实现目标
$ myprog.py 打印帮助
$ myprog.py -h/--help 打印帮助
$ myprog.py input.txt 读取输入文件,输出到标准输出
$ myprog.py input.txt -o output.txt 读取输入文件,输出到文件
$ cat input.txt | myprog.py 读取标准输入,输出到标准输出
$ cat input.txt | myprog.py 读取标准输入,输出到文件
$ cat input.txt | myprog.py | less -N 接管道符
问题关键
没有指定输入文件时,需要判断 sys.stdin
是否为空,为空时打印帮助,不为空时从stdin读取
通过 sys.stdin.isatty()
方法即可判断,True表示 sys.stdin
为空
另外 signal.signal(signal.SIGPIPE, signal.SIG_DFL)
可避免接管道符退出时出现 IOError: [Errno 32] Broken pipe
示例代码
#!/usr/bin/env python2
# encoding: utf-8
'''\033[1;3;32m
normalizing file with multiple encodings to utf8
\033[0m'''
import sys
import signal
import textwrap
import chardet
reload(sys)
sys.setdefaultencoding('utf8')
signal.signal(signal.SIGPIPE, signal.SIG_DFL)
__author__ = 'suqingdong'
__version__ = '1.0'
def main(infile=None, outfile=None):
infile = sys.stdin if infile in ('-', 'stdin') else open(infile)
outfile = sys.stdout if outfile in ('-', 'stdout') else open(outfile, 'w')

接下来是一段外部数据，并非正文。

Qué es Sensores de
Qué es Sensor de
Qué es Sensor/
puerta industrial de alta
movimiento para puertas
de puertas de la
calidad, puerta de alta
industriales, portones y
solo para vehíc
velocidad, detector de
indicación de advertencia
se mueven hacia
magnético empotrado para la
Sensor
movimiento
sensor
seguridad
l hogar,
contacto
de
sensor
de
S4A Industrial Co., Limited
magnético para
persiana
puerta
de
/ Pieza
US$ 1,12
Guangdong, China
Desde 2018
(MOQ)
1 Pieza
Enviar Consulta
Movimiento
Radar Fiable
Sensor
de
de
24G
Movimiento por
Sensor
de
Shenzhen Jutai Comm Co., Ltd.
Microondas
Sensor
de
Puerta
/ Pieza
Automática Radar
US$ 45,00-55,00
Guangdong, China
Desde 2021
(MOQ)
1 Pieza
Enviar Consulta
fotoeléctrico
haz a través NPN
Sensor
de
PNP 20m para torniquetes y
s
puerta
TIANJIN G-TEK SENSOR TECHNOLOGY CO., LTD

with infile as inf, outfile as out:
for line in inf:
enc = chardet.detect(line)['encoding'] or 'gbk'
line = line.decode(enc)
out.write(line)
if __name__ == '__main__':
import argparse
epilog = textwrap.dedent('''
\033[36mexample:
%(prog)s input.txt
%(prog)s input.txt -o output.txt
cat input.txt | %(prog)s
cat input.txt | %(prog)s -o output.txt
\033[33mcontact: {__author__}@novogene.com
''').format(**globals())
parser = argparse.ArgumentParser(
prog='norm_encoding',
description=__doc__,
epilog=epilog,
formatter_class=argparse.RawTextHelpFormatter)
parser.add_argument(
'infile',
nargs='?',
default='stdin',
help='the input file which maybe contains multiple encodings [default: %(default)s]')
parser.add_argument(
'-o',
'--outfile',
default='stdout',
help='the output file [default: %(default)s]')
# 没有输入文件,其标准输入为空时,只打印帮助
if (len(sys.argv) == 1) and sys.stdin.isatty():
parser.print_help()
exit()
args = vars(parser.parse_args())
main(**args)